For all of its hackneyed tropes, I still wouldn’t say that the movie has a traditional heroic arc, where our protagonist leaves home, slays whatever metaphorical demons he needs to, and becomes a man. For one thing there’s no underworld, no beast to slay. Well…maybe there is, but Trent drives the car and our hero still doesn’t get a chance to stab him by the end of the movie. For another, there’s no reward at the end of the film: nothing definite, anyway, other than a physically dubious trick on the slide of a water park. Instead, our protagonist is only just embarking on a journey into complexity, which is one we all take in our formative years. And while that might not be something to celebrate (Holden Caulfield spends a whole book fearing the impure adult world) our hero has made it so far without really losing his innocence. And, as implied by his overgrown boy of a mentor, our hero has many journeys yet.
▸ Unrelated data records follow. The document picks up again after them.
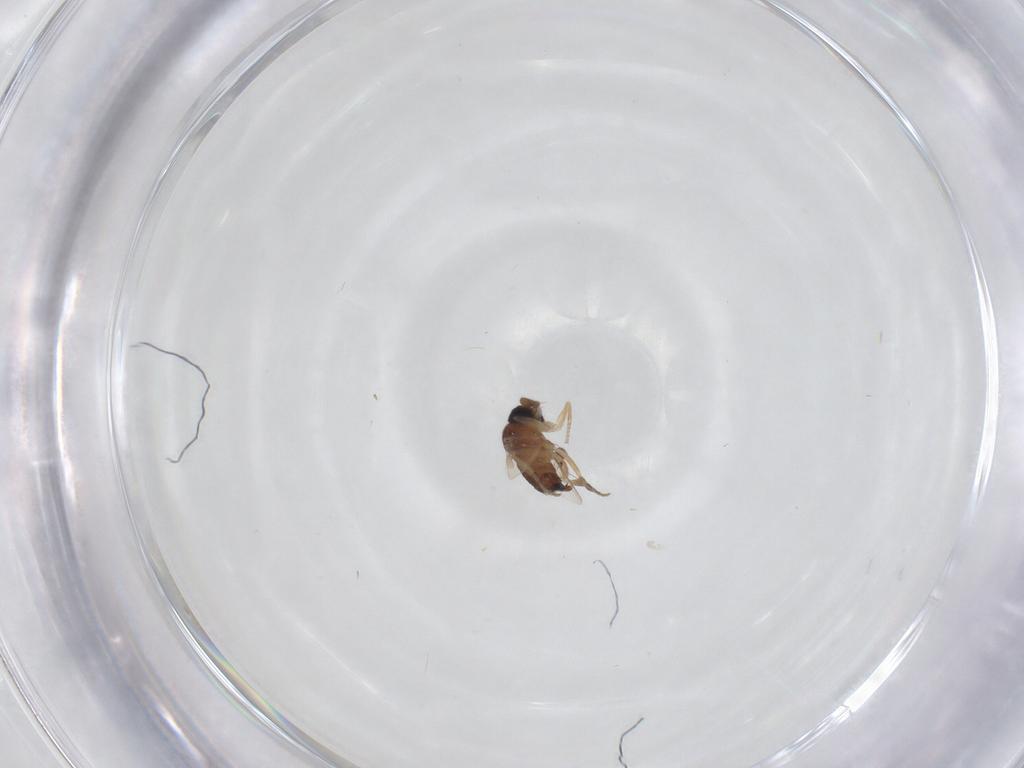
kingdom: Animalia
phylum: Arthropoda
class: Insecta
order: Diptera
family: Phoridae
But don’t fear too much for him, or the loss of innocence that awaits him: there is a moment at the end of the film that shows that, while adults make poor decisions, they sometimes make the right ones too. And through that moment the audience realizes the brilliance of The Way Way Back: almost every character changes by the end, not just Duncan. The changes are not quite noticeable at first, because we’re watching through fourteen-year-old eyes, but they’re there. And here’s the second Catcher in the Rye reference for today: the journey into complexity is not a one-way fall from innocence, and at the end of his novel J.D. Salinger uses a carousel to represent it. By doing so he shows that the journey to complexity is actually cyclical:  made ’round and ’round as we humans continually spin to and away from innocence. Duncan, our boy hero, may just be on his first trip through this cycle, but every character, adult or adolescent, is in fact on the carousel as well. None of the sympathetic characters is static. And sitting in the audience we too realize there is a ’round and ’round motion in our own lives. We’re all on that journey, that carousel,  of constant  development. Which means we’ll always look at the world ever more complexly, while still swinging back to innocence. I’m okay with that.